Wednesday, June 17, 2026

Atlanta Nights

Atlanta Nights is one of the worst books ever.  A bunch of science fiction writers got together to write the worst book they could and trick a self-publishing company into accepting it, and their plan actually worked.  

I may be the only person in the history of the world to read this book from beginning to end TWICE.

Even the people that WROTE the book probably didn't fully read it through once.  They wrote it with each writer taking a separate chapter I believe.

I reviewed it on Amazon many years ago.  But I don't think my review stressed how filthy the book was.  I mentioned it, but didn't stress it enough.  I remember a scene that was quite disturbing involving body parts stored in a room.  Private body parts too.  The book really went out of its way to be tasteless.  

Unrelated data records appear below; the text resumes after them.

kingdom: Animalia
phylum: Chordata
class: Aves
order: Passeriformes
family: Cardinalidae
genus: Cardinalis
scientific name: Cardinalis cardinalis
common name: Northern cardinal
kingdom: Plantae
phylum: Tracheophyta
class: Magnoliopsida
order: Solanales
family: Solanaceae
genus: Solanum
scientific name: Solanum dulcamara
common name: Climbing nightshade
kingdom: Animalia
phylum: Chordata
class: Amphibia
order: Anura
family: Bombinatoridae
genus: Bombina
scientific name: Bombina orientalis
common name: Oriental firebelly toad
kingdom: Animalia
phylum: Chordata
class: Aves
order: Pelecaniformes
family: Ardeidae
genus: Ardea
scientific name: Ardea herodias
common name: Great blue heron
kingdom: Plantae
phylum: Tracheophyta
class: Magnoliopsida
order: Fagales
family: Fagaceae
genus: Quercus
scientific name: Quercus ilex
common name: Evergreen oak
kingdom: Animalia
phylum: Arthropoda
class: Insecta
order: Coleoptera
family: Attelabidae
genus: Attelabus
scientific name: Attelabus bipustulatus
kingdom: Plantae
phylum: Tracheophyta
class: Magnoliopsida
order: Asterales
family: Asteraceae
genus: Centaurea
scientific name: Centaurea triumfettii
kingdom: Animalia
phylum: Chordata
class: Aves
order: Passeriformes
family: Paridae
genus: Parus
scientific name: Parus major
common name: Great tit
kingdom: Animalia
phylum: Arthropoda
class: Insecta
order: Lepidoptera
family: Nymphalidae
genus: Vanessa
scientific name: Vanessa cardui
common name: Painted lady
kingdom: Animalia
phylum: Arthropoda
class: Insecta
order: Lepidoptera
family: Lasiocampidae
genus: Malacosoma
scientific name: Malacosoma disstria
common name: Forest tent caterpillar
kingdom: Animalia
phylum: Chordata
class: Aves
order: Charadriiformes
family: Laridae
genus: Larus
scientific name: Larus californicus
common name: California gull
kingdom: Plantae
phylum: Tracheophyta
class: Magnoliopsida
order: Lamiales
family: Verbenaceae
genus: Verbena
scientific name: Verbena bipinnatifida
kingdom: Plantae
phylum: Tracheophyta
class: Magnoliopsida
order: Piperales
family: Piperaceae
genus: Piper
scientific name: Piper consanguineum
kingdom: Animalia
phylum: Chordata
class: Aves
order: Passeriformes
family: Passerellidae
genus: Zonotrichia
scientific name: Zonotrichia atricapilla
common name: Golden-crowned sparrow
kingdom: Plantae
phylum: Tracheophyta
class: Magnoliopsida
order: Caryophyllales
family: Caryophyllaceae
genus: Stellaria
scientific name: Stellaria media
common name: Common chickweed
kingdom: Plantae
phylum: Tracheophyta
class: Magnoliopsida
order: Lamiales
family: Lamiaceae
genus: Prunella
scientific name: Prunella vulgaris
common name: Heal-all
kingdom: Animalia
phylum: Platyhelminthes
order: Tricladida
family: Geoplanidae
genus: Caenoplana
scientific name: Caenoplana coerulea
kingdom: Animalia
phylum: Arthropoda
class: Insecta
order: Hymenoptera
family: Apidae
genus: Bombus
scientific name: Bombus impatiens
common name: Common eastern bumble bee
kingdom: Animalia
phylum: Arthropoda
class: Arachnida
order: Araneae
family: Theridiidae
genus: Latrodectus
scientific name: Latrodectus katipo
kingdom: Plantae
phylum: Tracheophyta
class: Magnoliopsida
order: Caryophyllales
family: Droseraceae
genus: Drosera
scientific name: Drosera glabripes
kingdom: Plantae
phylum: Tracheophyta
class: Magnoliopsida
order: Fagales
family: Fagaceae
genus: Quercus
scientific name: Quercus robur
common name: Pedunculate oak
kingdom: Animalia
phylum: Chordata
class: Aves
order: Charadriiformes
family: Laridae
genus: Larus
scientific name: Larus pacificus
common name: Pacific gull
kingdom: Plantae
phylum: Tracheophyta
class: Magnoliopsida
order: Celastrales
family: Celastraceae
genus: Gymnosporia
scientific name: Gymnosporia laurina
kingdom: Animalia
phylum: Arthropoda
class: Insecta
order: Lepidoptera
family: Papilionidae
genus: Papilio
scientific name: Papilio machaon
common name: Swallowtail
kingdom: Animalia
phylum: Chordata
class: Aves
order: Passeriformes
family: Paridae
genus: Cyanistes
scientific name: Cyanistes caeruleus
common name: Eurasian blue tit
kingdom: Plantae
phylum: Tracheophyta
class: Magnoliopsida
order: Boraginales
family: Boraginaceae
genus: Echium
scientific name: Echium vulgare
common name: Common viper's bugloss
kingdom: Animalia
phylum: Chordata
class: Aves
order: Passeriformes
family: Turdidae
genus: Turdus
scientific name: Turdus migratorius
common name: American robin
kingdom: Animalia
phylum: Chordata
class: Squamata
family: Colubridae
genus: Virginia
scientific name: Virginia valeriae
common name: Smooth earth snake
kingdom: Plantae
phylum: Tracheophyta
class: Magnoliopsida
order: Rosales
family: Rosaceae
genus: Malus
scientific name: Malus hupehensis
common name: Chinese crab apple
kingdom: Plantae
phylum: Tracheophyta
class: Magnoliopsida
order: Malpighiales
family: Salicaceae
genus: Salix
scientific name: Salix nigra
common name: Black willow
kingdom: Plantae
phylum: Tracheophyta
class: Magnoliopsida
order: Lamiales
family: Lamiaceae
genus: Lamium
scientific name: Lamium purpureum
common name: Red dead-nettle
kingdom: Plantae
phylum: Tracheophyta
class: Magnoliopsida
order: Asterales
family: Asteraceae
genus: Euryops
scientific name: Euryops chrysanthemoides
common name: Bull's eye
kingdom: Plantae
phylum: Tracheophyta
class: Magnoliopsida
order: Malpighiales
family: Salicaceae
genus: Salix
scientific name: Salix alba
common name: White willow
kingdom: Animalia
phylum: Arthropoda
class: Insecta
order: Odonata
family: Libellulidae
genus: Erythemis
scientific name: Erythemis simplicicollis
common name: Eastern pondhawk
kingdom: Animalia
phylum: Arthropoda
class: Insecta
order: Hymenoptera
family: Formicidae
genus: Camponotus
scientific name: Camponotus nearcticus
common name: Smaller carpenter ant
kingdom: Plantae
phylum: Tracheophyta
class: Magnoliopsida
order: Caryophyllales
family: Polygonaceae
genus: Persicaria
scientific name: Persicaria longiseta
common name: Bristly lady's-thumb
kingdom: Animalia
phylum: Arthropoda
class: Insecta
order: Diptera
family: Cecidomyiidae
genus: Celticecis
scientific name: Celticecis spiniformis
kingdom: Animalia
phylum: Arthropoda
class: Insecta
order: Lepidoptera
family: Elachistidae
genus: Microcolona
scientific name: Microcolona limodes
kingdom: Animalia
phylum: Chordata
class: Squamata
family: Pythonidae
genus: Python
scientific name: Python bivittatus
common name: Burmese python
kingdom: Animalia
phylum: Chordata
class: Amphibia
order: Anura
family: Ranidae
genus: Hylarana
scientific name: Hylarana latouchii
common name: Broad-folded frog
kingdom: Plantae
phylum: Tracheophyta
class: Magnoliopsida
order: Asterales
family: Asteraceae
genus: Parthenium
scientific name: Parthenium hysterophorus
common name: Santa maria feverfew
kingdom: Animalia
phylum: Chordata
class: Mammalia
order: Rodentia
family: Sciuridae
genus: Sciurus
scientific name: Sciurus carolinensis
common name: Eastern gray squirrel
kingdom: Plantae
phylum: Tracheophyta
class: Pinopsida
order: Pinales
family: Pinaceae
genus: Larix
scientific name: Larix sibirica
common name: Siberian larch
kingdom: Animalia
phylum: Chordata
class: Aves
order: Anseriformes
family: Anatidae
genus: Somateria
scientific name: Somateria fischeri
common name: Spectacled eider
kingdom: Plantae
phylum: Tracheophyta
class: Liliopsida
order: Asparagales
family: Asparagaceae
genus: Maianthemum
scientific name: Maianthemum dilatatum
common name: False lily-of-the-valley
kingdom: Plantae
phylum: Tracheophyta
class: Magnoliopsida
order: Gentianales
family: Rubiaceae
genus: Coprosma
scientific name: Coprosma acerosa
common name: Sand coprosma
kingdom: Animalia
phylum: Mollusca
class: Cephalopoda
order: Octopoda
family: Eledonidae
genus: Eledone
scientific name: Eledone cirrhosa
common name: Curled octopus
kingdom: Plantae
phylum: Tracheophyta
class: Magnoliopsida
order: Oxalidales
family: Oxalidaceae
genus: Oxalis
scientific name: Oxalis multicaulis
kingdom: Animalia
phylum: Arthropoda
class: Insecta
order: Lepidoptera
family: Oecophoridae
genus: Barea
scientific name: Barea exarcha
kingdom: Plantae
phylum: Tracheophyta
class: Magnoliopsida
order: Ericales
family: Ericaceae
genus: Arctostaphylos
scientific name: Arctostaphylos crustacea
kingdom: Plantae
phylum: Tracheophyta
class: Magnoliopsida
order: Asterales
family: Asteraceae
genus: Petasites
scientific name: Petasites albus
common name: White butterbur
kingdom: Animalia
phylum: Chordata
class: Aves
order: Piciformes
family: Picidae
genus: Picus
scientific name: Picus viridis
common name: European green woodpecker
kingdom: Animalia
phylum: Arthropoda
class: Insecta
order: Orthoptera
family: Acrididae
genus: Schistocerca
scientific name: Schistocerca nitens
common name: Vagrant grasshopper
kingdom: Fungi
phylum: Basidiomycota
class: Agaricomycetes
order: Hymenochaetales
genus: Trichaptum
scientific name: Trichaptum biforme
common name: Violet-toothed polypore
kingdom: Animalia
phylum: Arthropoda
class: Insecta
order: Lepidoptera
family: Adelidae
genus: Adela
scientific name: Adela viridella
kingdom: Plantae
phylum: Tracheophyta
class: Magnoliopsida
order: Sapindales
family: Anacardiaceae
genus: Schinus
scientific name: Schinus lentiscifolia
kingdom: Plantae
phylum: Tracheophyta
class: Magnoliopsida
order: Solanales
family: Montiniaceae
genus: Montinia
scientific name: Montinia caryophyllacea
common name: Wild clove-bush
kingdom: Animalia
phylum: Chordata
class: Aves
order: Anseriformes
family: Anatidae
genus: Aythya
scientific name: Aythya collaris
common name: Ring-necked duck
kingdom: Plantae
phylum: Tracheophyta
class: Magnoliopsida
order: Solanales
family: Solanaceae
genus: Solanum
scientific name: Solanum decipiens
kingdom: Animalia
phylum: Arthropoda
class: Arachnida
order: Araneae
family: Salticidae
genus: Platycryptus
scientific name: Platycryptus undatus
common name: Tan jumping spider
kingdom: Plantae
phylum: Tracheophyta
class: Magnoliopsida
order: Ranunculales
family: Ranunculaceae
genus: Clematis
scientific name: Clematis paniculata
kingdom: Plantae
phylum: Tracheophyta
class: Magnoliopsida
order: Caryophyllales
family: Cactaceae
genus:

But even with gross stuff like that mixed in here and there it was still quite hilarious for the most part, even during some tasteless scenes.  In one scene, a lady shoots an intruder in her house and then genuinely tries seducing him during his massive blood loss, recognizing him as a former lover after firing her gun.  Pitiful.  

The typos were by far my favorite part.  One guy in one chapter kept rubbing his beard and pushing back his hair.  But "back" was spelled "backs."  So it was a typo.  Only this was written like six times in the chapter.  With the SAME typo every single time.  Also there was one part in that same chapter where someone was told to back off.  But the same typo was present there as well, so it read, "Backs off, you!"  Intentionally hilarious.